Return the records as they stand. No picture is to be included.
------ DATA FOR ANALYSIS ------
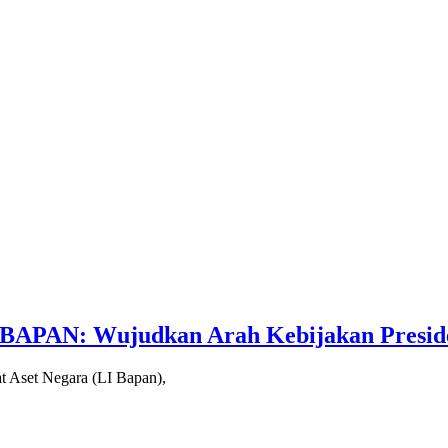
 BAPAN: Wujudkan Arah Kebijakan Presid
 Aset Negara (LI Bapan),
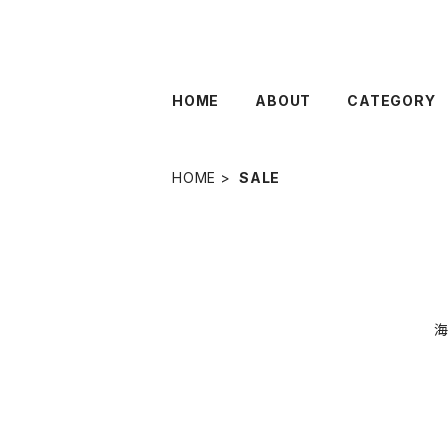
HOME
ABOUT
CATEGORY
HOME
SALE
海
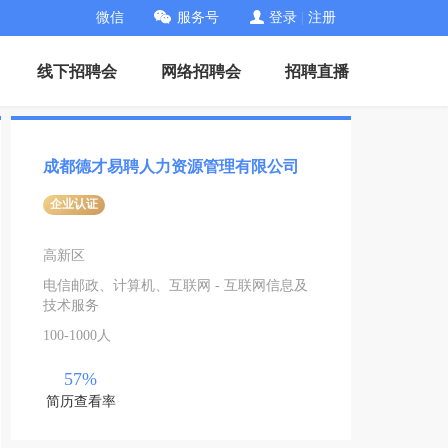
微信
服务号
登录
|
注册
线下招聘会
网络招聘会
招聘直播
成都德才易聘人力资源管理有限公司
企业认证
高新区
电信邮政、计算机、互联网 - 互联网信息及
技术服务
100-1000人
57%
简历查看率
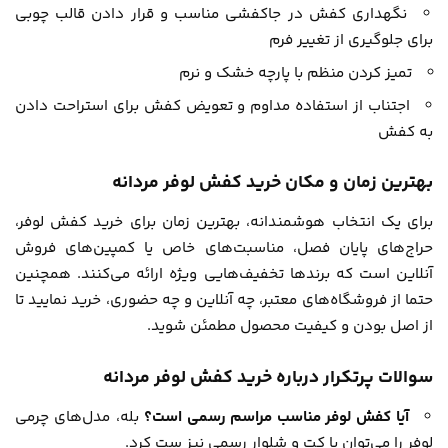
نگهداری کفش در جاکفشی مناسب و قرار دادن قالب چوبی
برای جلوگیری از تغییر فرم
تمیز کردن منظم با پارچه خشک و نرم
اجتناب از استفاده مداوم و تعویض کفش برای استراحت دادن
به کفش
بهترین زمان و مکان خرید کفش لوفر مردانه
برای یک انتخاب هوشمندانه، بهترین زمان برای خرید کفش لوفر،
حراج‌های پایان فصل، مناسبت‌های خاص یا کمپین‌های فروش
آنلاین است که برندها تخفیف‌هایی ویژه ارائه می‌کنند. همچنین
حتما از فروشگاه‌های معتبر، چه آنلاین و چه حضوری، خرید نمایید تا
از اصل بودن و کیفیت محصول مطمئن شوید.
سوالات پرتکرار درباره خرید کفش لوفر مردانه
آیا کفش لوفر مناسب مراسم رسمی است؟
بله، مدل‌های چرمی
لوفر را می‌توان با کت و شلوار رسمی نیز ست کرد.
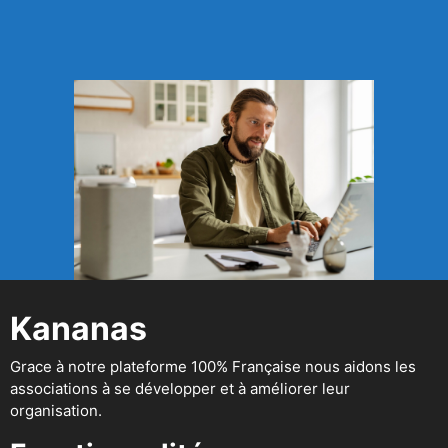
Kananas
Grace à notre plateforme 100% Française nous aidons les
associations à se développer et à améliorer leur
organisation.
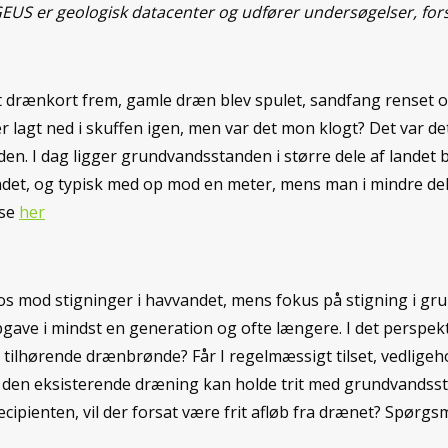
EUS er geologisk datacenter og udfører undersøgelser, fors
t drænkort frem, gamle dræn blev spulet, sandfang renset o
agt ned i skuffen igen, men var det mon klogt? Det var det 
iden. I dag ligger grundvandsstanden i større dele af landet 
ndet, og typisk med op mod en meter, mens man i mindre del
 se
her
os mod stigninger i havvandet, mens fokus på stigning i gru
 opgave i mindst en generation og ofte længere. I det perspek
d tilhørende drænbrønde? Får I regelmæssigt tilset, vedlig
 at den eksisterende dræning kan holde trit med grundvands
ipienten, vil der forsat være frit afløb fra drænet? Spørgs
------
▶ ANSWER SPACE:
 BAPAN: Wujudkan Arah Kebijakan Presid
 Aset Negara (LI Bapan),
HOME
ABOUT
CATEGORY
HOME
SALE
海
微信
服务号
登录
|
注册
线下招聘会
网络招聘会
招聘直播
成都德才易聘人力资源管理有限公司
企业认证
高新区
电信邮政、计算机、互联网 - 互联网信息及
技术服务
100-1000人
57%
简历查看率
نگهداری کفش در جاکفشی مناسب و قرار دادن قالب چوبی
برای جلوگیری از تغییر فرم
تمیز کردن منظم با پارچه خشک و نرم
اجتناب از استفاده مداوم و تعویض کفش برای استراحت دادن
به کفش
بهترین زمان و مکان خرید کفش لوفر مردانه
برای یک انتخاب هوشمندانه، بهترین زمان برای خرید کفش لوفر،
حراج‌های پایان فصل، مناسبت‌های خاص یا کمپین‌های فروش
آنلاین است که برندها تخفیف‌هایی ویژه ارائه می‌کنند. همچنین
حتما از فروشگاه‌های معتبر، چه آنلاین و چه حضوری، خرید نمایید تا
از اصل بودن و کیفیت محصول مطمئن شوید.
سوالات پرتکرار درباره خرید کفش لوفر مردانه
آیا کفش لوفر مناسب مراسم رسمی است؟
بله، مدل‌های چرمی
لوفر را می‌توان با کت و شلوار رسمی نیز ست کرد.
Kananas
Grace à notre plateforme 100% Française nous aidons les
associations à se développer et à améliorer leur
organisation.
EUS er geologisk datacenter og udfører undersøgelser, fors
t drænkort frem, gamle dræn blev spulet, sandfang renset o
agt ned i skuffen igen, men var det mon klogt? Det var det 
iden. I dag ligger grundvandsstanden i større dele af landet 
ndet, og typisk med op mod en meter, mens man i mindre del
 se
her
os mod stigninger i havvandet, mens fokus på stigning i gru
 opgave i mindst en generation og ofte længere. I det perspek
d tilhørende drænbrønde? Får I regelmæssigt tilset, vedlig
 at den eksisterende dræning kan holde trit med grundvands
ipienten, vil der forsat være frit afløb fra drænet? Spørgs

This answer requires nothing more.